Я и в самом деле сделался серьезным. Он сказал:
— И все-таки ты играешь с огнем, Никита! Иван Иванович Иванов не терпит супружеской неверности. Твой кобеляж тебе выйдет боком — это-то ты понимаешь, легкомысленное существо?
— Ах-ах, сколько слов на одну паршивую мысль! Заткнитесь, Грач, без советов обойдемся… —
Я сказал:
— Ты отстал от эпохи, Грач, ты от нее безбожно отстал, и ничем я тебе помочь не могу при всем жарком желании. Ты — архаизм. Так веди себя соответственно, помалкивая в тряпочку.
Он бледнел и краснел, он только и только делал карьеру, а его философская эрудиция была так оторвана от жизни, что ее можно было применять только для горстки избранных эрудитов же. Я со сдержанным торжеством сказал:
— Можешь утереться своей эрудицией, а мы как-нибудь проживем Академией общественных наук. Я теорию сдавал на сплошные пятерки. И хватит!
— Чего хватит?
— Дурацкой полемики. Мы были друзьями и останемся друзьями, если не схватимся за бутерброд с маслом с двух концов, понял?
— Ничего не понял.
— Вот оно, абстрактное мышление. Ей-богу, тебя надо переучивать. В чистый лист превратить и переучивать… Кстати, как Ксения?
Он помрачнел:
— Плохо, Никитон! Давление нижнее — сто, кружится голова, ничего не может делать по дому… Думаю отправить ее в Карловы Вары.
— Прекрасно! За чем же дело стало?
… Ксения, жена Вальки Грачева, вернется с известного курорта совсем больной, что-то в ней надломится, и она на долгие годы останется медленной и недейственной; слава богу, дочь Вальки Грачева станет вести его сложное хозяйство, так как Валька в быту сибарит, и крупный сибарит: любитель деликатесов, белейших рубашек, костюмов без единой пылинки, блестящих туфель и так далее. Замашки у него чисто плебейские — вот так история… Я сказал:
— Ты бы не тянул с Карловыми Варами?
Он ответил:
— Послезавтра уезжает.
… Со своими оторванными от жизни знаниями, больной женой, Валька Грачев, мне тогда казалось, не представлял серьезной опасности. Как я ошибся! И все самонадеянность, переоценка собственных сил, вагановское зазнайство, не знающее границ реальности! Я еще потом хлебну лиха, когда придет пора ждать вызова на собеседование…
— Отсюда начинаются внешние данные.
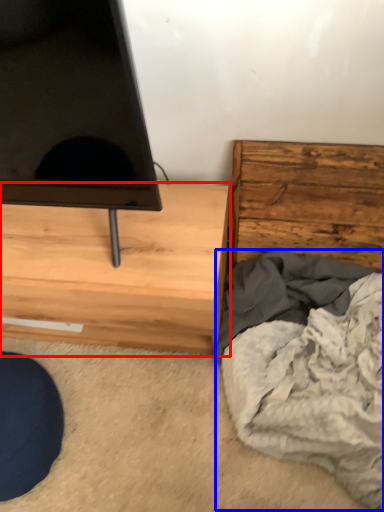
Question: Which object appears closest to the camera in this image, chest of drawers (highlighted by a red box) or blanket (highlighted by a blue box)?

Choices:
 (A) chest of drawers
 (B) blanket

Answer: (B)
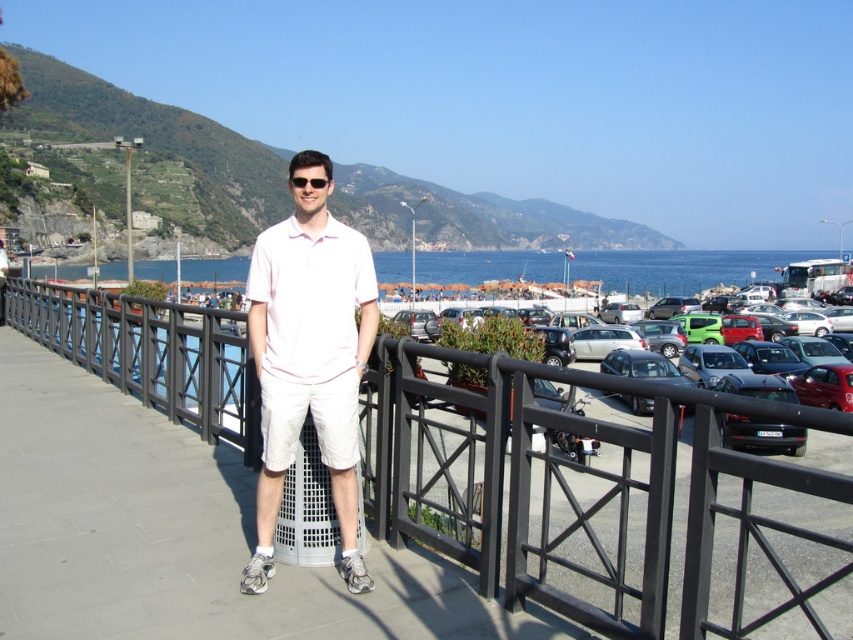
You are standing at the point closer to the camera in the image. Which point are you at, point (556, 492) or point (782, 404)?

You are at point (556, 492) because it is further to the camera than point (782, 404).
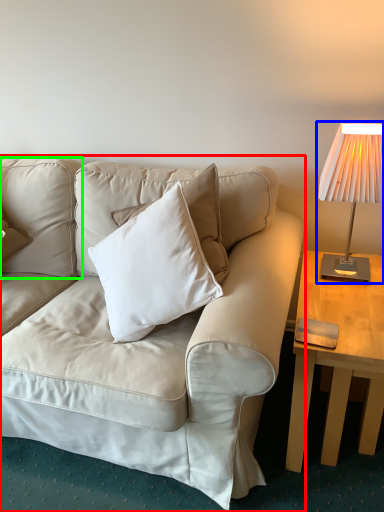
Question: Estimate the real-world distances between objects in this image. Which object is farther from studio couch (highlighted by a red box), lamp (highlighted by a blue box) or pillow (highlighted by a green box)?

Choices:
 (A) lamp
 (B) pillow

Answer: (A)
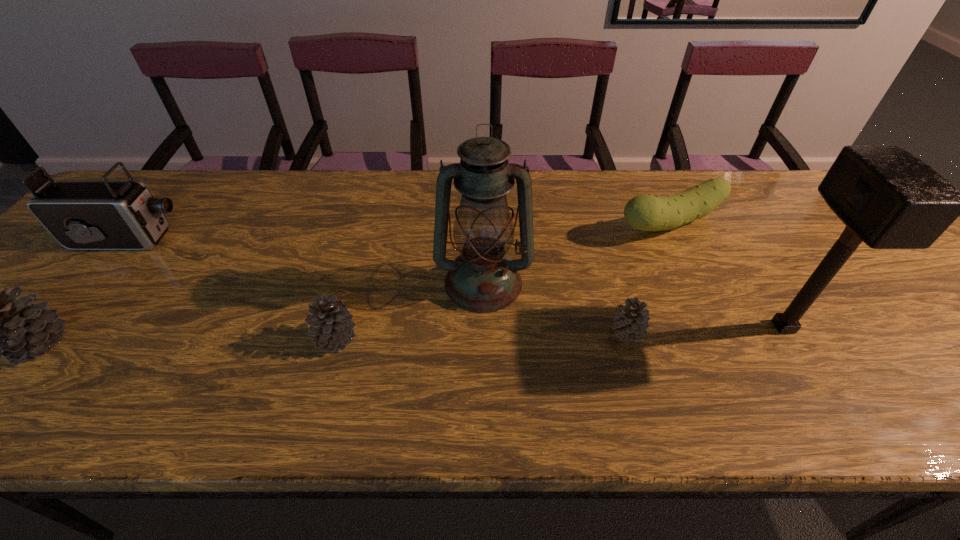
Identify the location of free location located 0.220m at the lens of the camcorder. (265, 240).

Identify the location of free space located 0.330m on the left of the cucumber. (492, 225).

Find the location of a particular element. Image resolution: width=960 pixels, height=540 pixels. vacant space located on the back of the fourth object from right to left is located at coordinates (483, 192).

The image size is (960, 540). In order to click on vacant space located on the back of the mallet in this screenshot , I will do `click(724, 226)`.

Image resolution: width=960 pixels, height=540 pixels. I want to click on object that is at the far edge, so click(x=648, y=212).

Locate an element on the screen. The image size is (960, 540). mallet positioned at the near edge is located at coordinates (888, 198).

Locate an element on the screen. The image size is (960, 540). object at the left edge is located at coordinates (104, 214).

This screenshot has height=540, width=960. What are the coordinates of `vacant space at the far edge` in the screenshot? It's located at (573, 177).

In the image, there is a desktop. In order to click on vacant area at the left edge in this screenshot , I will do `click(99, 282)`.

This screenshot has width=960, height=540. I want to click on vacant space at the far left corner, so click(153, 196).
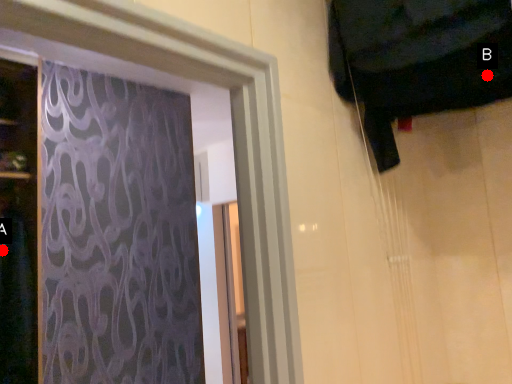
Question: Two points are circled on the image, labeled by A and B beside each circle. Which point is closer to the camera taking this photo?

Choices:
 (A) A is closer
 (B) B is closer

Answer: (B)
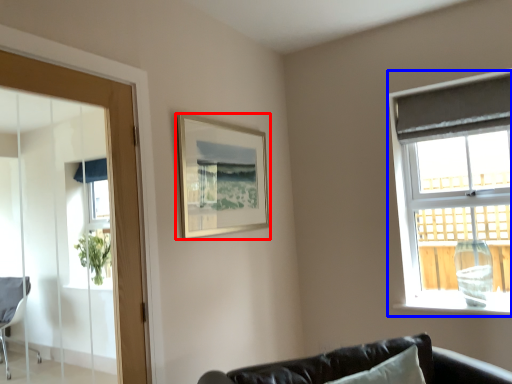
Question: Which of the following is the closest to the observer, picture frame (highlighted by a red box) or window (highlighted by a blue box)?

Choices:
 (A) picture frame
 (B) window

Answer: (A)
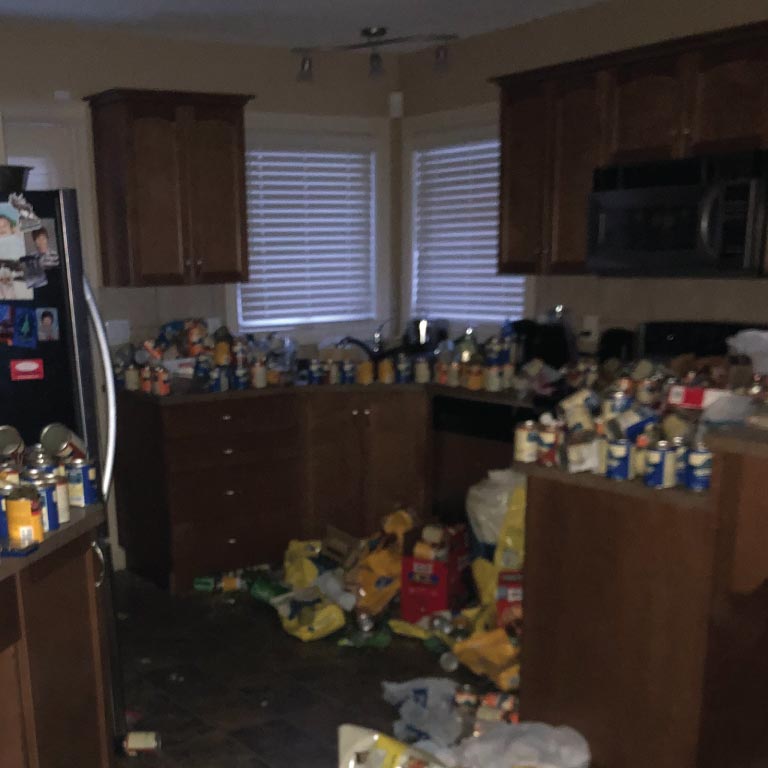
This screenshot has height=768, width=768. Find the location of `microwave`. microwave is located at coordinates coord(666,200).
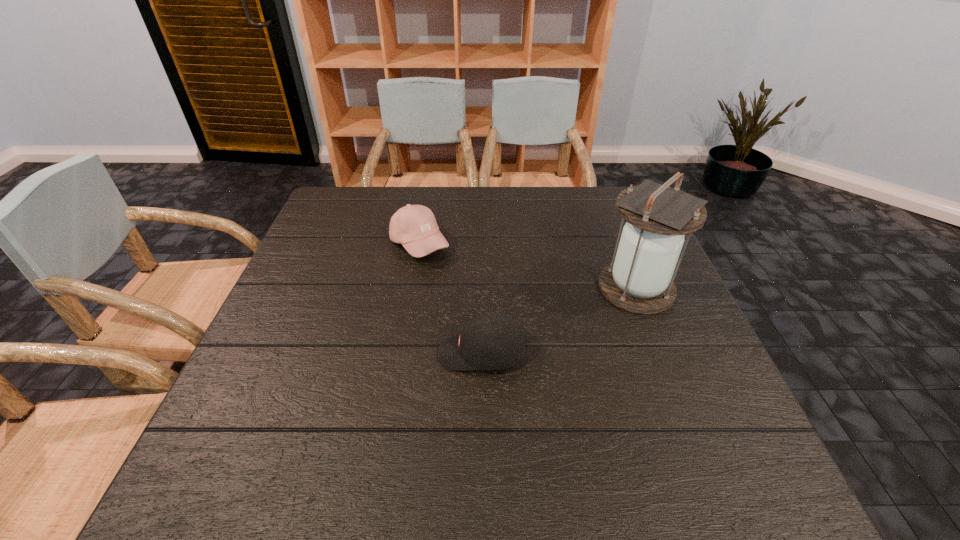
The width and height of the screenshot is (960, 540). In order to click on vacant point that satisfies the following two spatial constraints: 1. on the front-facing side of the rightmost object; 2. on the left side of the farther baseball cap in this screenshot , I will do `click(412, 288)`.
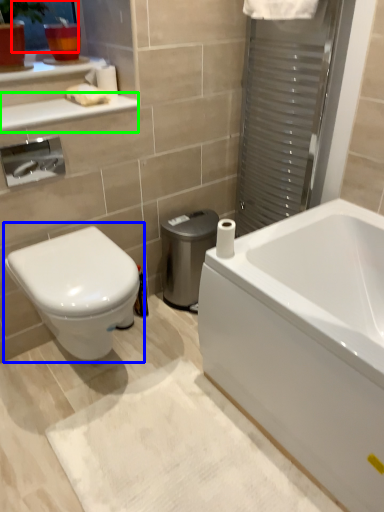
Question: Which is farther away from window screen (highlighted by a red box)? toilet (highlighted by a blue box) or balustrade (highlighted by a green box)?

Choices:
 (A) toilet
 (B) balustrade

Answer: (A)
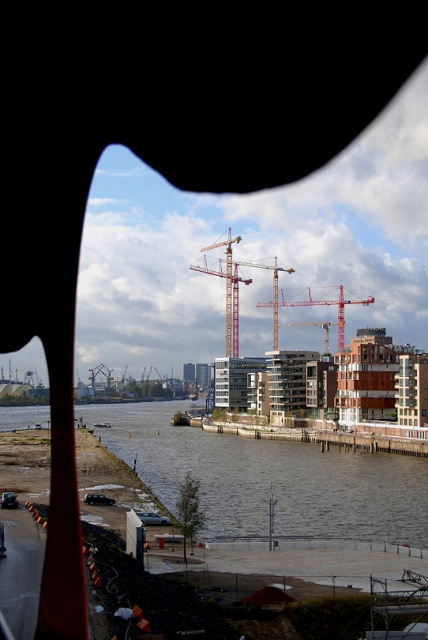
Does brown concrete river at lower center have a greater width compared to red metal crane at center?

Yes, brown concrete river at lower center is wider than red metal crane at center.

Which is in front, point (347, 484) or point (324, 333)?

Point (347, 484) is in front.

What are the coordinates of `brown concrete river at lower center` in the screenshot? It's located at (269, 477).

The height and width of the screenshot is (640, 428). What are the coordinates of `brown concrete river at lower center` in the screenshot? It's located at (269, 477).

Is the position of metallic construction crane at center more distant than that of red metal crane at center?

Yes.

Locate an element on the screen. Image resolution: width=428 pixels, height=640 pixels. metallic construction crane at center is located at coordinates (237, 291).

This screenshot has width=428, height=640. What are the coordinates of `metallic construction crane at center` in the screenshot? It's located at (237, 291).

Is brown concrete river at lower center further to camera compared to metallic construction crane at center?

No, brown concrete river at lower center is closer to the viewer.

Image resolution: width=428 pixels, height=640 pixels. What do you see at coordinates (269, 477) in the screenshot? I see `brown concrete river at lower center` at bounding box center [269, 477].

Between point (425, 532) and point (228, 321), which one is positioned in front?

Point (425, 532) is more forward.

Identify the location of brown concrete river at lower center. Image resolution: width=428 pixels, height=640 pixels. (269, 477).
… Со временем в Карловы Вары поеду и я, и не потому, что могут чем-то помочь: просто мне захочется пожить в Империале, спускаться на фаникулере, стоять на берегу Теплой, наблюдая, как в воде ходят небольшие, но сильные рыбы. Будет и тихо и курортно, у меня хватит времени на мысли, обдумывания, размышления, на арифметические расчеты, сколько я еще протяну на этой теплой и круглой земле. Я успокоюсь в Карловых Варах, найду равновесие, чужая природа знаменитого курорта убедит меня в том, что можно расставаться с миром, полным рек и озер; правда, однажды тихонько заплачу: произойдет это, когда мне попадет на глаза картина Левитана «Вечерний звон». Вот что мне не захочется покидать, каким бы я ни был сверхжелезным парнем… «Вечерний звон» вызывает мысли о бесконечном отсутствии в этом мире, о вечности смерти — это сверхбольно, это трудно пережить…
Между тем жизнь продолжается, я сижу в кабинете с Валентином Ивановичем Грачевым, Валькой Грачевым, и соображаю, на что он годен с его переизбытком знаний партийной работы и работы по отделу пропаганды? Незнание жизни — вот что его подведет в обозримом будущем, так-то вот.
Но надо было кончать беседу с Валькой Грачевым:
— Наше пари продолжается, если ты не возражаешь.
Он ответил:
— Естественно! — И славно улыбнулся. — Мы идем ухо в ухо.